A Bird Watcher's Code


When you go bird watching, even in your own yard, you are interacting with nature. It is common sense but here is a code to follow to ensure the welfare of the birds you are watching and the habitat they are in as well as the rights of those birdwatching with you and the general public.

  • The welfare of the birds in paramount. Do not harrass and disturb them or expose them to danger. If a bird flies away or makes repeated alarm calls, leave it be.
  • Limit the use of techniques to attract birds and only use techniques such as call playback (playing of bird calls) under the guide of a researcher or experienced bird watcher for a specific purpose. These techniques divert a bird's attention from feeding, protecting its territory and going about other normal behaviours. Never use call playback during a bird's breeding season.
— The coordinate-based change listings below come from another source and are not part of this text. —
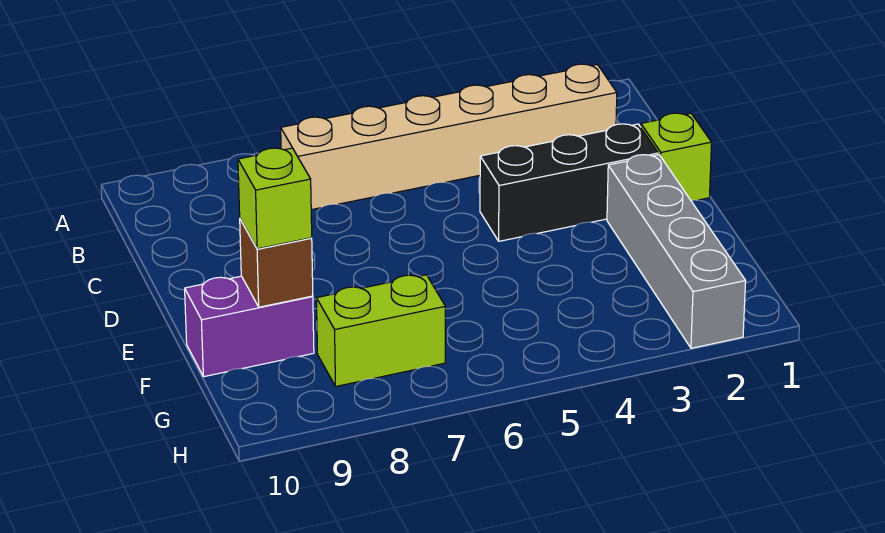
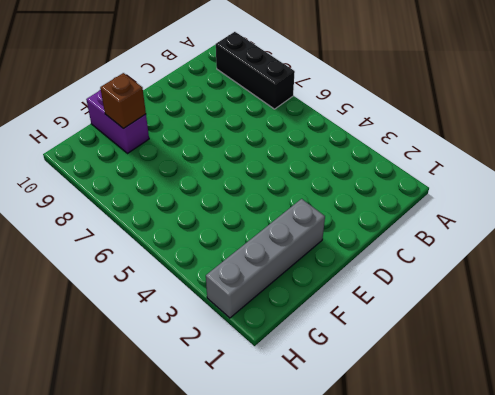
black 1x3 brick [216,32,295,109] -> black 1x3 brick moved to [480,124,658,241]
none -> tan 1x6 brick [281,64,617,210]
none -> lime 1x1 brick [641,113,712,200]

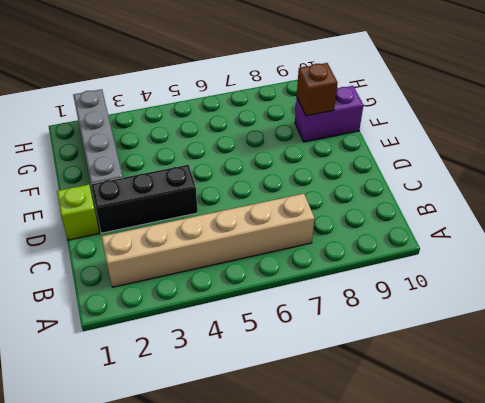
none -> lime 1x2 brick [317,275,445,386]
none -> lime 1x1 brick [238,148,312,249]

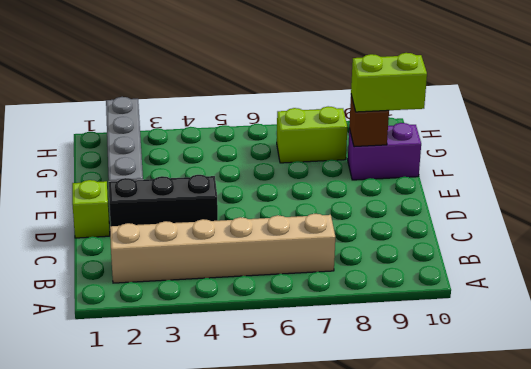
lime 1x2 brick [351,53,427,112] -> lime 1x1 brick [238,148,312,249]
  • Always keep your distance from breeding birds and their nests. If you come across a nest accidently, leave the area as quickly as possible. Take particular care when birds are constructing their nest and during the first few days of incubation (as this is when they are most likely to abandon) and also when the young are close to fledgling as disturbance may result in them leaving the nest prematurely.
  • Do not handle birds or eggs without appropriate licences. The exception to this is if you need to get a sick or injured bird into care. If this is necessary, do not keep the bird for longer than is necessary to get it to appropriate authorities (wildlife carers or vets) and ensure it is kept quiet and dark to minimise stress.
  • Notify authoritive organisations such as Birds Australia and the appropriate conservation authorities if you observe a rare bird but otherwise keep its location secret to ensure the potential for disturbance is minimised.
  • Support the protection of important bird habitats.
  • Stay on roads, trails, and paths where they exist; otherwise keep habitat disturbance to a minimum.
  • Do not enter private land without express permission.
  • Obey all local, state and federal laws applicable to the location you are in.
  • Respect the interests and rights of fellow bird watchers as well as members of the general public who are taking part in outdoor activities.  Your exemplary behaviour will generate goodwill with birders and non-birders alike. Respond positively to questions from passers-by and take it as an opportunity to educate and pass on your enthusiasm for birds - be an Ambassador.